Operation Red Jericho
- Author: Joshua Mowll
- Language: English
- Series: The Guild of Specialists
- Genre: Young adult novel
- Publisher: Walker Books
- Publication date: 9 August 2005
- Publication place: United Kingdom
- Media type: Print (Hardcover)
- Pages: 266
- ISBN: 1-84428-625-8
- OCLC: 60838315
- Followed by: Operation Typhoon Shore

= Operation Red Jericho =

Young adult adventure novel by Joshua Mowll

Operation Red Jericho (September 5, 2005) is the first novel in The Guild of Specialists trilogy by Joshua Mowll.

== Plot summary ==

In 1920, the heroes of the story Rebecca and Doug McKenzie, leave Shanghai aboard their uncle's ship, the Expedient, intent on discovering the whereabouts of their missing parents, who have disappeared while on a secret mission to the deserts of Western China.
Faced with terrifying bloodthirsty pirates, submarines, and deadly torpedoes, their task quickly becomes a dangerous struggle to survive. Rebecca and Doug discover that the answers they seek lie in a tangle of mysterious age-old societies guarding ancient secrets, and particularly a strange and dangerous substance, known as Daughter Of The Sun, which lies at the heart of the mystery.

==Reception==

Upon publication, Operation Red Jericho won the Poppy Red Award for Innovation in Children's Books at the 2006 British Book Trade Awards.

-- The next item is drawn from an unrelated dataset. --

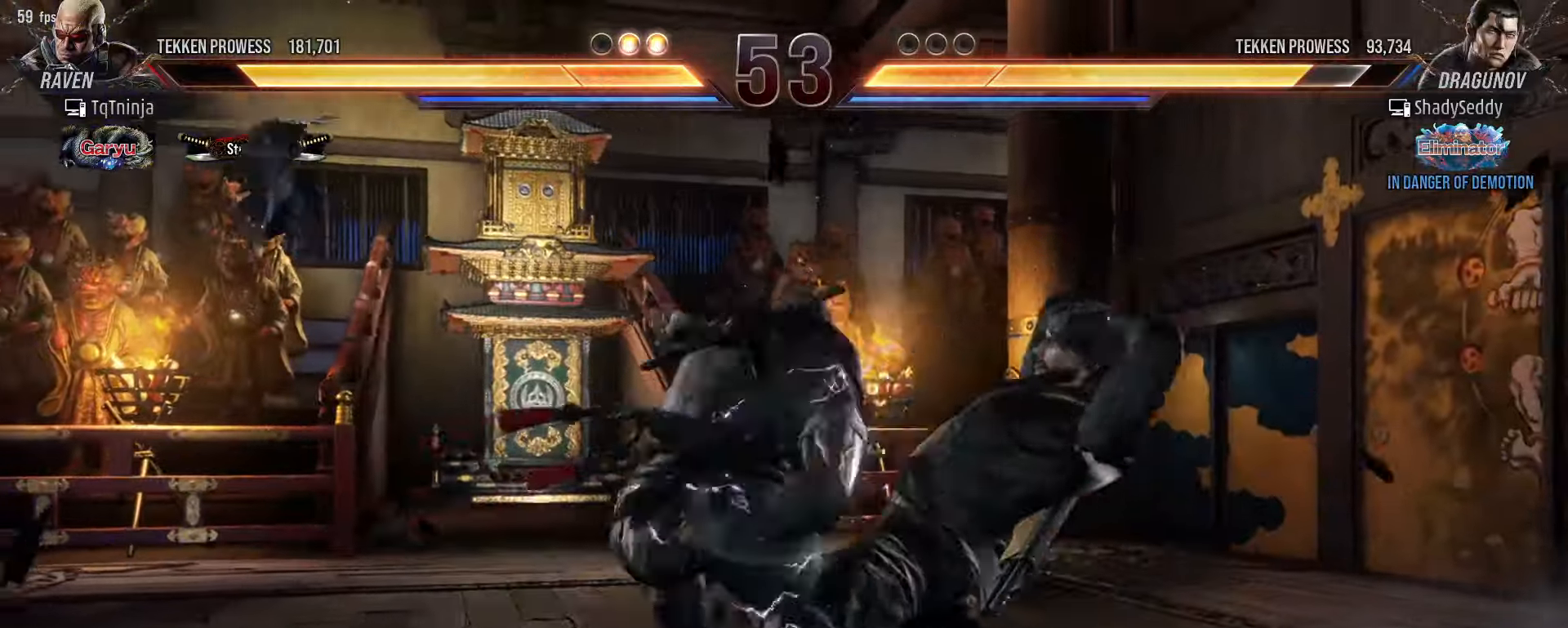
{"buttons": [], "left_stick": "left", "events": [[333, "left_stick", "left"]]}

The book was well received, with Operation Red Jericho being the Sunday Times Children's Book of the Week during September 2005.

The Sunday Times said the novel "is not just an adventure story; it is a designer object". A reviewer for the South China Morning Post expanded on this sentiment, writing, “Mowll's genius [...] is in his clever mixing of old and new storytelling devices, and a clear and intelligent voice that should appeal to both girls and boys”.

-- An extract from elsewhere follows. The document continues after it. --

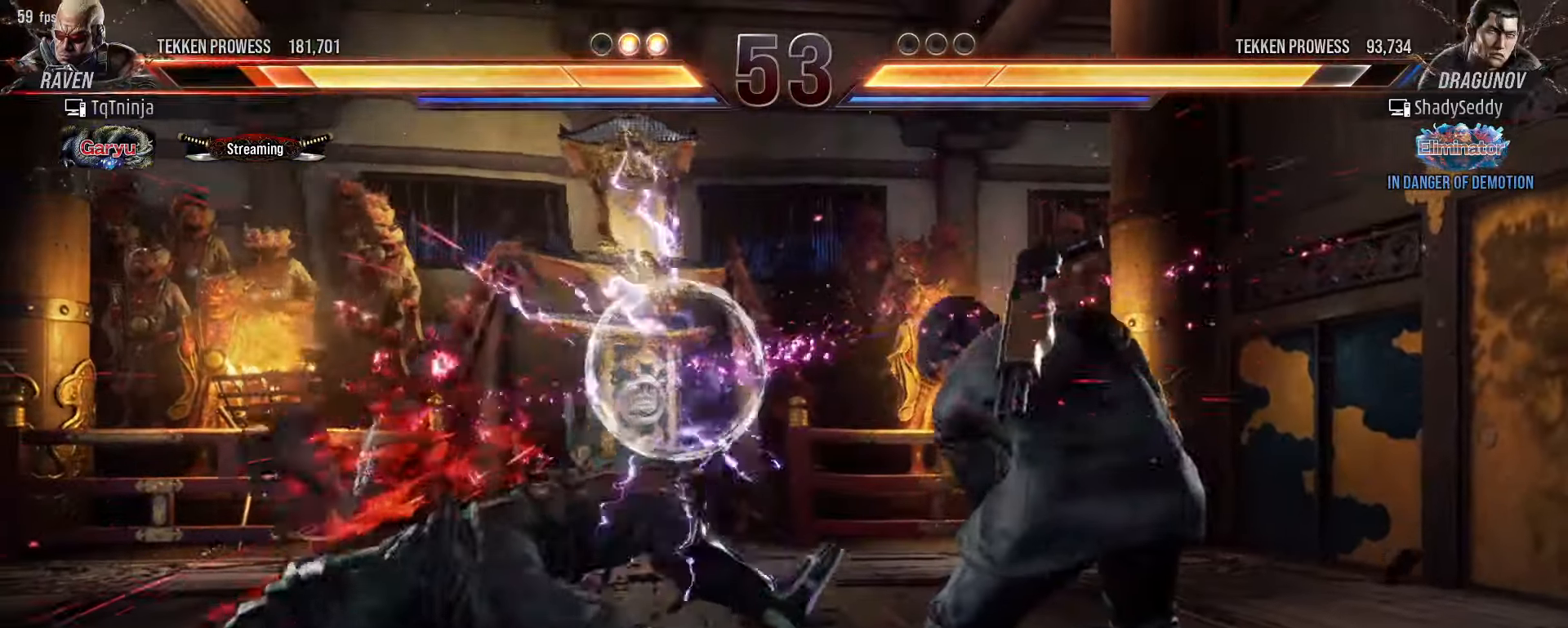
{"buttons": [], "left_stick": "center", "events": [[233, "left_stick", "center"]]}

Publishers Weekly referred to the novel as "intriguing" and highlighted the novel's various inclusions, such as "Becca's diary entries and sidebars" and "drawings from Doug's sketchbook", which provide useful background information". Kirkus Reviews also highlighted such inclusions, stating that the "excerpts from Rebecca’s diary, four beautifully produced gatefolds detailing ships, weapons, and submersible crafts, wonderful pencil sketches, photographs (and more) add dimension and authenticity to the high-seas hijinks." Booklist's Francisca Goldsmith added that the "highly detailed" and "suitably authentic" reproductions "will have great appeal for readers who thrive on schematics and puzzles."

Despite indicating that "readers will revel in the exciting setting, the abundant science and history," and numerous action sequences, Kirkus Reviews critiqued the development of the novel's primary plot, indicating that "the urgency of the siblings’ search for their parents, the emotional core of the story, drowns in the wake of swashbuckling action".

Goldsmith described the main characters, Becca and Doug, as "bold, inquisitive, and creative". They further commented on Mowll's writing style, mentioning the characters' "distinctive traits", such as Doug's overuse of the word lethal.

==Sequels==

Operation Red Jericho was written as the first of a trilogy of books. A sequel, Operation Typhoon Shore was published in 2006, and the third book of the trilogy, Operation Storm City, was published in 2008.